··· MATERIALS PROVIDED ···

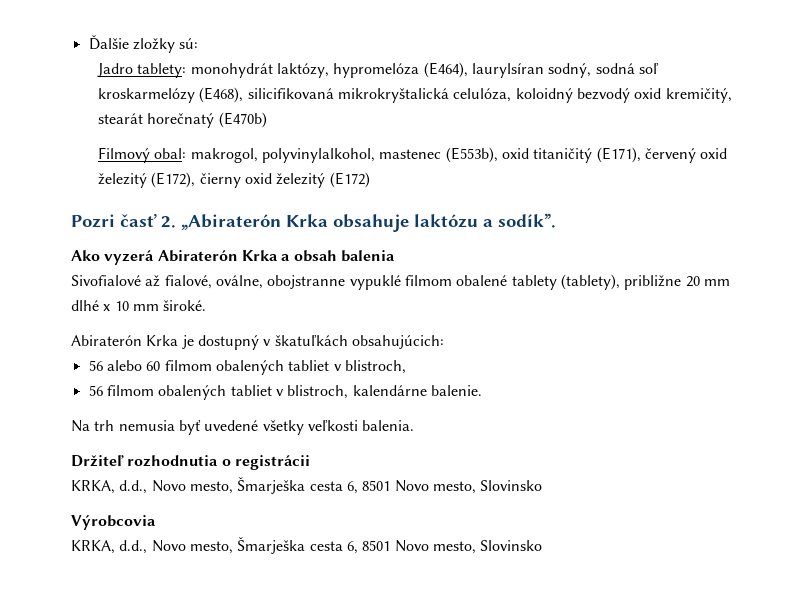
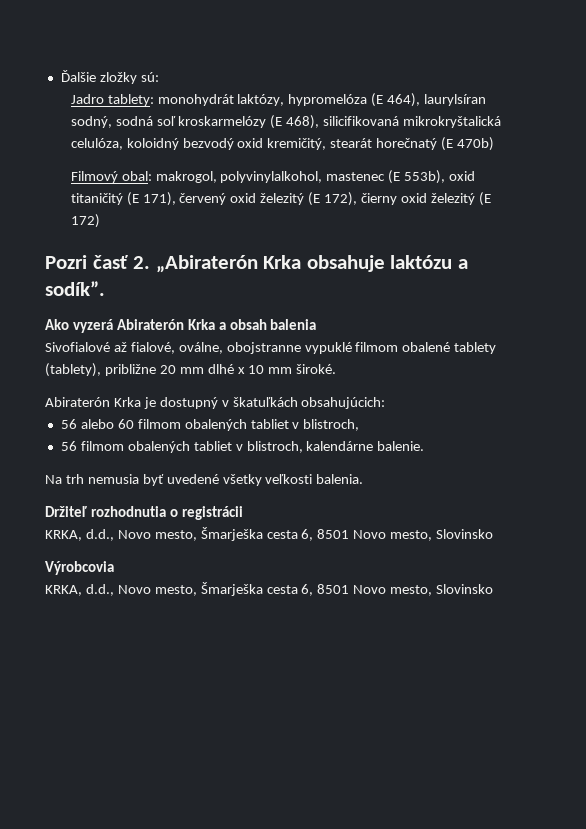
[423,62,468,78] (E464), -> [371,93,421,107] (E 464),
[199,87,244,103] (E468), -> [270,115,320,129] (E 468),
[218,112,267,128] (E470b) -> [441,137,494,151] (E 470b)
[445,147,641,163] (E553b), oxid titaničitý (E171), -> [388,170,476,184] [70,192,176,206] (E 553b), oxid titaničitý (E 171),
[151,172,196,188] (E172), -> [308,192,358,206] (E 172),
[329,172,370,188] (E172) -> [478,192,491,206] [70,214,100,228] (E 172)

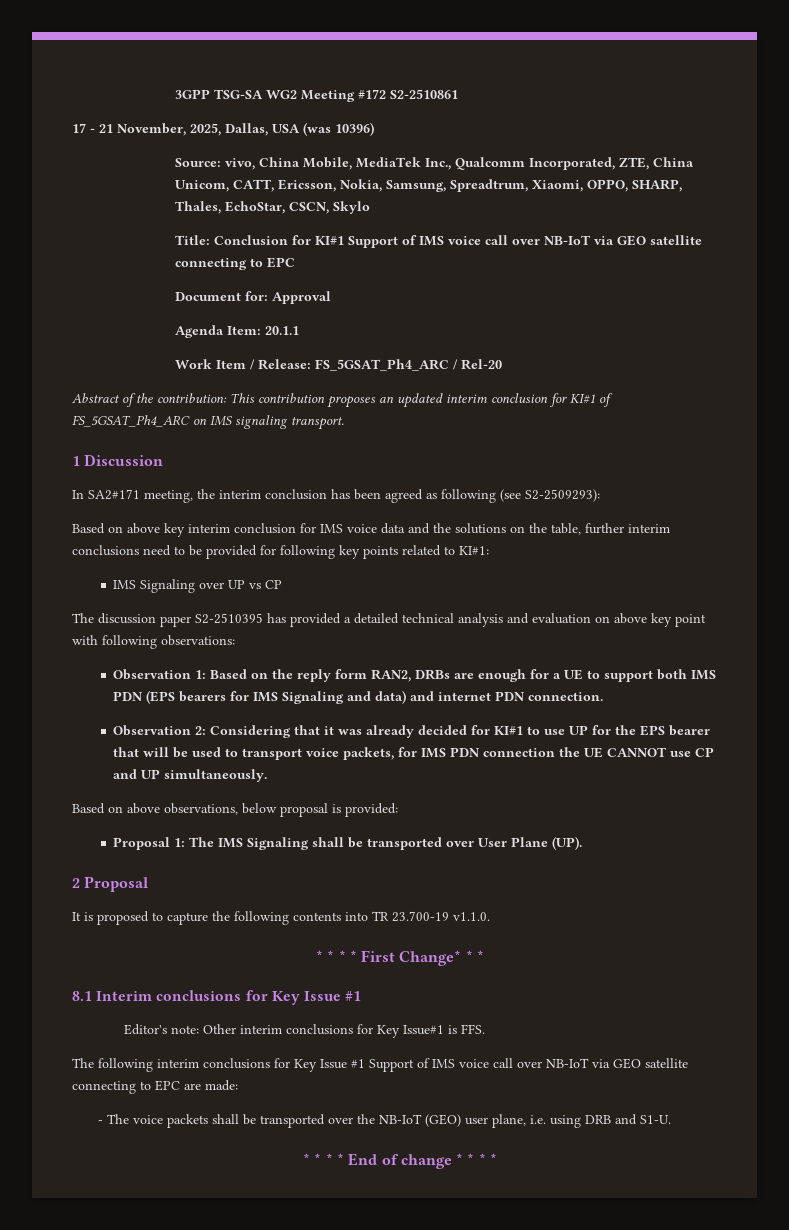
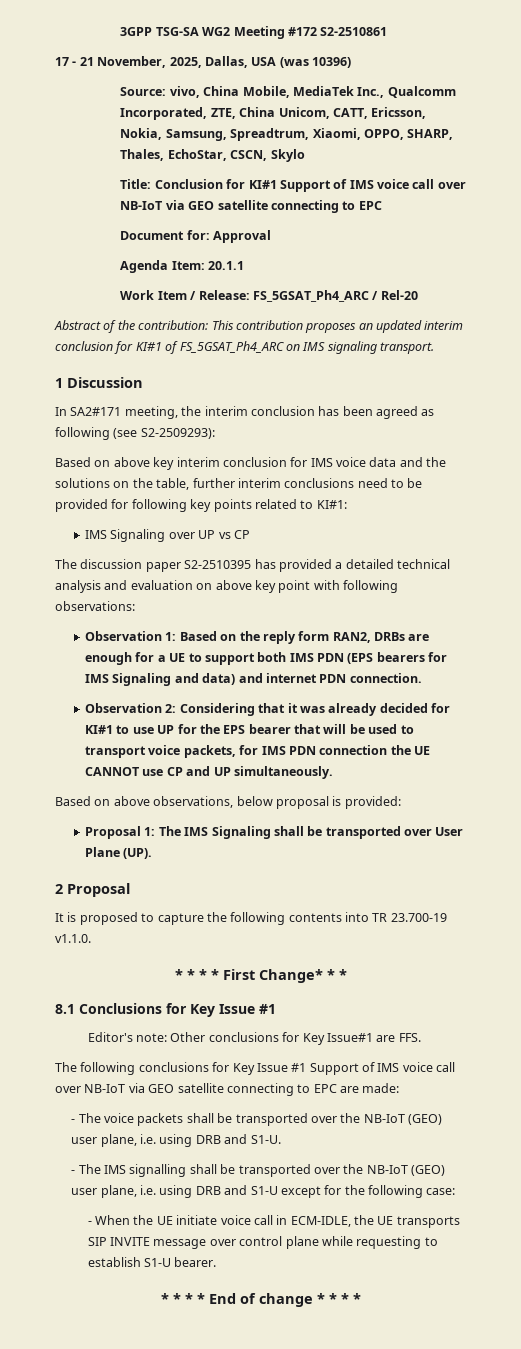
[96,990,242,1001] Interim conclusions -> [79,1003,162,1014] Conclusions
[239,1025,282,1034] interim -> (206, 1037) none
[447,1025,457,1034] is -> [376,1035,396,1042] are
[157,1059,199,1068] interim -> (136, 1068) none
(671, 1119) none -> [71,1164,446,1177] [71,1185,456,1198] [87,1215,460,1228] [87,1236,438,1249] [87,1257,217,1267] // - The IMS signalling shall be transported over the NB-IoT (GEO) user plane, i.e. using DRB and S1-U except for the following case: // - When the UE initiate voice call in ECM-IDLE, the UE transports SIP INVITE message over control plane while requesting to establish S1-U bearer.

···

Above are the records; copy exactly the lines from the one with "[96,990,242,1001] Interim conclusions" through the final line.

[96,990,242,1001] Interim conclusions -> [79,1003,162,1014] Conclusions
[239,1025,282,1034] interim -> (206, 1037) none
[447,1025,457,1034] is -> [376,1035,396,1042] are
[157,1059,199,1068] interim -> (136, 1068) none
(671, 1119) none -> [71,1164,446,1177] [71,1185,456,1198] [87,1215,460,1228] [87,1236,438,1249] [87,1257,217,1267] // - The IMS signalling shall be transported over the NB-IoT (GEO) user plane, i.e. using DRB and S1-U except for the following case: // - When the UE initiate voice call in ECM-IDLE, the UE transports SIP INVITE message over control plane while requesting to establish S1-U bearer.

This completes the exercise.